Selected extract:
• • • • •
The sexual dysfunction problems I see among homosexual men are very similar to those experienced by heterosexual men. Homosexual men though have traditional factors at play that may make overcoming a sexual problem in a partnered situation more difficult than for a heterosexual male in his traditional relationship.
If a gay man has difficulty achieving an erection or experiences premature ejaculation, and he travels in circles that pursue a promiscuous lifestyle, anxiety about his sexual dysfunction in that environment makes it very difficult for him to perform.
For premature ejaculation, for instance, I prescribe self-stimulation exercises to help men overcome their problem by themselves first, with the goal to then incorporate their partner into helping them transition into a more successful, partnered, sexual experience. With men in an intimate relationship, gay or straight, that is a quite easy transition. Partners take the time and engage in emotionally and physically intimate acts to create sexual arousal and desire and learn to dial up that arousal together gradually to achieve a longer lasting arousing sexual experience with each other.
• • • • •
Named joint coordinates:
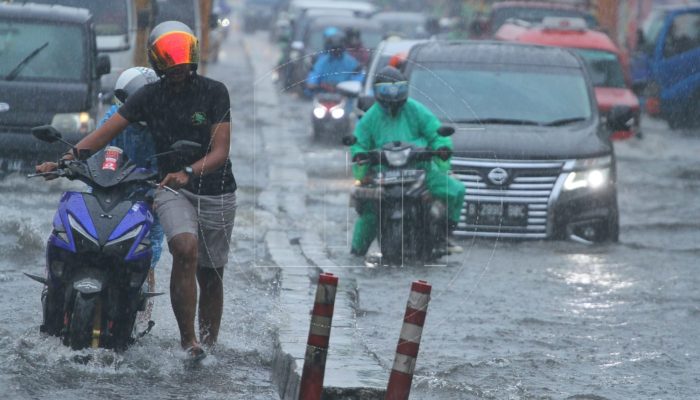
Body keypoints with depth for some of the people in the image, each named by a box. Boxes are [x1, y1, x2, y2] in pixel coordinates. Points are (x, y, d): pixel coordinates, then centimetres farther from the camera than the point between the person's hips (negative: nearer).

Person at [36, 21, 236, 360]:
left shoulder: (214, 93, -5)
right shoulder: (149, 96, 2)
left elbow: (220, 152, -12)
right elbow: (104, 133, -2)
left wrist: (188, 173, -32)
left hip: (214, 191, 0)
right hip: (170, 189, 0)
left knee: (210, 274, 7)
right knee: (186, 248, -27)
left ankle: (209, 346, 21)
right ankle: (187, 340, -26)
• • • • •
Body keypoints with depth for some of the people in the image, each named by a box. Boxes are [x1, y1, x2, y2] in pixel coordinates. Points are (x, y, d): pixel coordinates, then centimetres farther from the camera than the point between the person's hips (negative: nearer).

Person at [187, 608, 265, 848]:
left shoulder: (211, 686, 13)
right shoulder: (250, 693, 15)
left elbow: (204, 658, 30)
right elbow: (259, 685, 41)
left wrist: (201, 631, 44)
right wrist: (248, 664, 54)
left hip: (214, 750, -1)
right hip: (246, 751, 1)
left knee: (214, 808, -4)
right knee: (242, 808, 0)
• • • • •
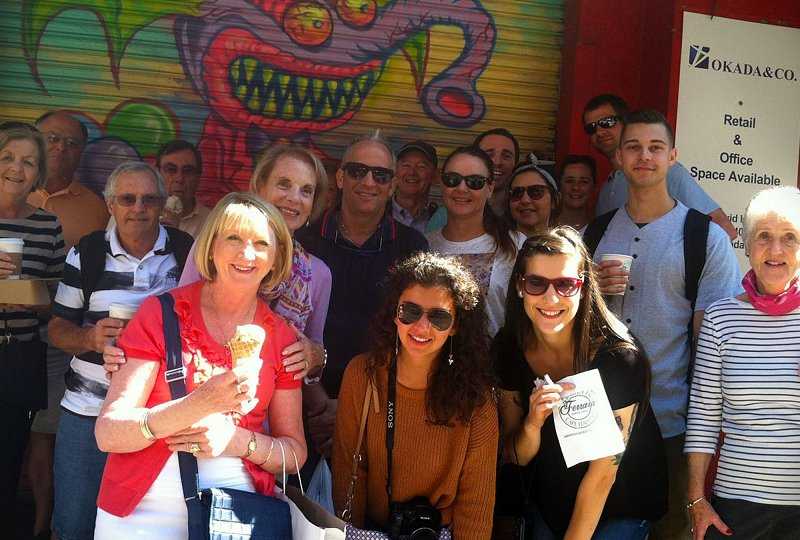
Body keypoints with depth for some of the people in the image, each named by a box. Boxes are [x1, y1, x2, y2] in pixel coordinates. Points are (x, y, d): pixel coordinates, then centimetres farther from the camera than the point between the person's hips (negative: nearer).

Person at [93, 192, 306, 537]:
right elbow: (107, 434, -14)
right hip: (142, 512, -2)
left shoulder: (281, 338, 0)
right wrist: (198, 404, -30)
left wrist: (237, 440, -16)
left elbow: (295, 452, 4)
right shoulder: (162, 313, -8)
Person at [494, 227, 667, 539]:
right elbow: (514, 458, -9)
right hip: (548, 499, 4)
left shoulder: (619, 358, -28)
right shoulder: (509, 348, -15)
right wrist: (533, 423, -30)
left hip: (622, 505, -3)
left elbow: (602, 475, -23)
• • • • •
Continue the passage on sexual dysfunction among gay men, starting right after its last sentence.

Reply to the exercise:
Even in superficial heterosexual dating situations it is often possible to practice the transition from self-stimulation exercises to partner involvement without the partner even knowing that that is what is happening. For gay men, however, who expect to transition their new arousal modulation skills to casual dating or in semi-public places with people watching, I problem solve to identify appropriate transitional practice opportunities that will help them build confidence and remove the problem once and for all.